DATA PROVIDED:
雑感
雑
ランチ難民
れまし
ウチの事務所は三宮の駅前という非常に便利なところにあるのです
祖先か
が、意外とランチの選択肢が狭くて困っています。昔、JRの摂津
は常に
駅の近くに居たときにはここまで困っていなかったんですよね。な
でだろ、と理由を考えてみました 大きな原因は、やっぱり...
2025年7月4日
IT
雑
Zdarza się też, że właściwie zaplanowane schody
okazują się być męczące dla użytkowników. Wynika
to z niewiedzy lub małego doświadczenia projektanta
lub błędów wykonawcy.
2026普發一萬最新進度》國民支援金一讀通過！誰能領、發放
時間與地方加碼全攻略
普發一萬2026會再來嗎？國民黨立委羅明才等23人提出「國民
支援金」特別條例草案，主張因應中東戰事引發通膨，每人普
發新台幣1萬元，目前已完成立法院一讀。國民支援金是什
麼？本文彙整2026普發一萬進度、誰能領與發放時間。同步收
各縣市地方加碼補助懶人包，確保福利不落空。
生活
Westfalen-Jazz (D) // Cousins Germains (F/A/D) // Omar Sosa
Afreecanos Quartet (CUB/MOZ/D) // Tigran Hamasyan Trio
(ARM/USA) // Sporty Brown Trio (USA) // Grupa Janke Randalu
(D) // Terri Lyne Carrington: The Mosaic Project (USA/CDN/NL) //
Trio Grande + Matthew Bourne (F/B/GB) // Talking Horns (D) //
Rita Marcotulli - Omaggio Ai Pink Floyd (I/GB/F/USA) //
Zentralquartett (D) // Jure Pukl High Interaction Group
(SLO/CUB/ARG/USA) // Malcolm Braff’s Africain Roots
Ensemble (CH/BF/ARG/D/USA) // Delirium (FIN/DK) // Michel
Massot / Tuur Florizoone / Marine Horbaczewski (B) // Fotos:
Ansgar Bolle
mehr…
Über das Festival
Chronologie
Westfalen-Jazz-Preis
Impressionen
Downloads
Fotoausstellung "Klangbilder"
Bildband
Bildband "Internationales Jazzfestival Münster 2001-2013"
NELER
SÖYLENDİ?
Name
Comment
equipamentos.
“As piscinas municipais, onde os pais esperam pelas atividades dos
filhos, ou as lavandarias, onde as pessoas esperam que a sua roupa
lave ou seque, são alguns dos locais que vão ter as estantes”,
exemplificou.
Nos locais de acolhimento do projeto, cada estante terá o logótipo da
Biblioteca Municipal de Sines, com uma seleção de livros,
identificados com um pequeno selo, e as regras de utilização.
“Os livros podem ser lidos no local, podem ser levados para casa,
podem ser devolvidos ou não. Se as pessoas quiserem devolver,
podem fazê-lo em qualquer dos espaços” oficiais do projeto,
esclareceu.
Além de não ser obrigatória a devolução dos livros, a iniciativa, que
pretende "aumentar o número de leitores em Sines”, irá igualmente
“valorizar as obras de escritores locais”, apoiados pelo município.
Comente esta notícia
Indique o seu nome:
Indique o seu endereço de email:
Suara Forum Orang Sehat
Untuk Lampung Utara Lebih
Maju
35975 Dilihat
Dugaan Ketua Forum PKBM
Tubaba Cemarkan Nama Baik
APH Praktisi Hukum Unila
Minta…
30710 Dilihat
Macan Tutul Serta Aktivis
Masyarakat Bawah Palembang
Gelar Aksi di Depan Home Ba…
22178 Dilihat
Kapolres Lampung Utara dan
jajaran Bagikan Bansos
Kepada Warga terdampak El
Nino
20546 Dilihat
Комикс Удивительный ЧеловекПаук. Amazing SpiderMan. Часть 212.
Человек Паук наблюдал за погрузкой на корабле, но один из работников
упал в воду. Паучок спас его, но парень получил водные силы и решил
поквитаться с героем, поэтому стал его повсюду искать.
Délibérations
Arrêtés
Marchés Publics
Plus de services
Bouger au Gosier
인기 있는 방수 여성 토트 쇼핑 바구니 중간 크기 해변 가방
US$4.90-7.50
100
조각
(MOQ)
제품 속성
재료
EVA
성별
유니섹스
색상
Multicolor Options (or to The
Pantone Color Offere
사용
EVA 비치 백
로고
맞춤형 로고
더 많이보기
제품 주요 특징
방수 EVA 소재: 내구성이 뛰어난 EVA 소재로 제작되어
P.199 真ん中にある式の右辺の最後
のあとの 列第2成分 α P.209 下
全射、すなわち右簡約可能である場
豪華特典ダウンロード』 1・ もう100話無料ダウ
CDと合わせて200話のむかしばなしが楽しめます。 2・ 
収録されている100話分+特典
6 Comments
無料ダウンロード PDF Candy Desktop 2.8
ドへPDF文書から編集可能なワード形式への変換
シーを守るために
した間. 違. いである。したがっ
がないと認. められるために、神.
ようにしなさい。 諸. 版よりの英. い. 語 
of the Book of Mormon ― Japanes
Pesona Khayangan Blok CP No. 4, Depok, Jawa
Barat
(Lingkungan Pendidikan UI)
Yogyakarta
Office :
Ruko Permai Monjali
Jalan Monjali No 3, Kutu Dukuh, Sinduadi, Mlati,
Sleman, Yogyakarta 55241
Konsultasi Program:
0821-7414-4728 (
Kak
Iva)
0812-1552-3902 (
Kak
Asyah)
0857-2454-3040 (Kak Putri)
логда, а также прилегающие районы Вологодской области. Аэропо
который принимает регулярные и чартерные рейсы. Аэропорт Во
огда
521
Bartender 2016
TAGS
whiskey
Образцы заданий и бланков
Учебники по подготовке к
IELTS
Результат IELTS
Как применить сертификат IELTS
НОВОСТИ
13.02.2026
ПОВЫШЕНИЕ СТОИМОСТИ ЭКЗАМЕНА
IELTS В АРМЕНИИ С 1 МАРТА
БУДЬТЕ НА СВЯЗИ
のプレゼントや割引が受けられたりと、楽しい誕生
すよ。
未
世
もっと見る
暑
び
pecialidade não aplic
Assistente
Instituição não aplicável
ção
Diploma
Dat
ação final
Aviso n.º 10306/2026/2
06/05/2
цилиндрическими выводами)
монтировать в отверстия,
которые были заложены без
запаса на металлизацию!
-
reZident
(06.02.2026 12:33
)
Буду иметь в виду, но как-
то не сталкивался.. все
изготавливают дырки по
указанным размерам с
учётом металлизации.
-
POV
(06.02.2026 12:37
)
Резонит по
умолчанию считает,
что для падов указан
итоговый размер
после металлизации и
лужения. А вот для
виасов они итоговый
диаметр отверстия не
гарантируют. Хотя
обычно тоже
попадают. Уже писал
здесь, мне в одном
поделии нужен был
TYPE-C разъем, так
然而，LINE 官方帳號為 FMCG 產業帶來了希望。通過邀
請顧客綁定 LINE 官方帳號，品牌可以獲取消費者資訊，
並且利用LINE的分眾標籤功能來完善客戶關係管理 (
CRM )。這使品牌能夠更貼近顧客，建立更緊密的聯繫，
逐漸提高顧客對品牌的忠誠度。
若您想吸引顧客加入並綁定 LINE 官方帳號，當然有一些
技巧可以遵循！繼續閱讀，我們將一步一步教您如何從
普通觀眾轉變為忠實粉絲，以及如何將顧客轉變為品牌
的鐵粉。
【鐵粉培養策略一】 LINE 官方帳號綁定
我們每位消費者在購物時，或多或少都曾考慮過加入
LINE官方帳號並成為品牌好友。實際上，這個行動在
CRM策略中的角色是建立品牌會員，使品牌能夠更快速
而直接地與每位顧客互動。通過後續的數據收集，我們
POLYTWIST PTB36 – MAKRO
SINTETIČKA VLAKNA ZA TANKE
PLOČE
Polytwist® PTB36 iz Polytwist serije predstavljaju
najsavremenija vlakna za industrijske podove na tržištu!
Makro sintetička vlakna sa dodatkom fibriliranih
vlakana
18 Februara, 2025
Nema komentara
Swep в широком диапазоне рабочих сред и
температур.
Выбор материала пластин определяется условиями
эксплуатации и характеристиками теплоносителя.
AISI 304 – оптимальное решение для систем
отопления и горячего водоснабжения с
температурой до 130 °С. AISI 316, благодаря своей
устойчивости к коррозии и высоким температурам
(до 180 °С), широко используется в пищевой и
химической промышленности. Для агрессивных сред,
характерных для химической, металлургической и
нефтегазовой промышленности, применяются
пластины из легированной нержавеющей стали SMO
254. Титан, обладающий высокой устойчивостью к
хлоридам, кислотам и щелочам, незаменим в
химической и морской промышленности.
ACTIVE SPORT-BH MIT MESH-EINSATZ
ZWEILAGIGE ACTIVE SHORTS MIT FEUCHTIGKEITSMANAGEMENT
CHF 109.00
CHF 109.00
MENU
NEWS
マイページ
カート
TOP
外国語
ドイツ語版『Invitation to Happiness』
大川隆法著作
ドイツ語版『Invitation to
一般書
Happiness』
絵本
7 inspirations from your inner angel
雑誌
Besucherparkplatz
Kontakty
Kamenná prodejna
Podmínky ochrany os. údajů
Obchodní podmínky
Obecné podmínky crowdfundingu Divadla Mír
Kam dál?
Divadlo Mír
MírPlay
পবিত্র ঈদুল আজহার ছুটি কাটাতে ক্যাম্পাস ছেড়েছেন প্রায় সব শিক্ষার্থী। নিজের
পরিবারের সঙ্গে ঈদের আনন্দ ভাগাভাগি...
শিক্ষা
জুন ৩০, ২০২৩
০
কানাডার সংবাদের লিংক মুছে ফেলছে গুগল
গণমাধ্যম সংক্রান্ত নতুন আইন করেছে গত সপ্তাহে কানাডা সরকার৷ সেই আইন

WORK INSTRUCTIONS: Quote the listing above, but only from the line that shows "254. Титан, обладающий" through the line that shows "পবিত্র ঈদুল আজহার".

WORKED SOLUTION:
254. Титан, обладающий высокой устойчивостью к
хлоридам, кислотам и щелочам, незаменим в
химической и морской промышленности.
ACTIVE SPORT-BH MIT MESH-EINSATZ
ZWEILAGIGE ACTIVE SHORTS MIT FEUCHTIGKEITSMANAGEMENT
CHF 109.00
CHF 109.00
MENU
NEWS
マイページ
カート
TOP
外国語
ドイツ語版『Invitation to Happiness』
大川隆法著作
ドイツ語版『Invitation to
一般書
Happiness』
絵本
7 inspirations from your inner angel
雑誌
Besucherparkplatz
Kontakty
Kamenná prodejna
Podmínky ochrany os. údajů
Obchodní podmínky
Obecné podmínky crowdfundingu Divadla Mír
Kam dál?
Divadlo Mír
MírPlay
পবিত্র ঈদুল আজহার ছুটি কাটাতে ক্যাম্পাস ছেড়েছেন প্রায় সব শিক্ষার্থী। নিজের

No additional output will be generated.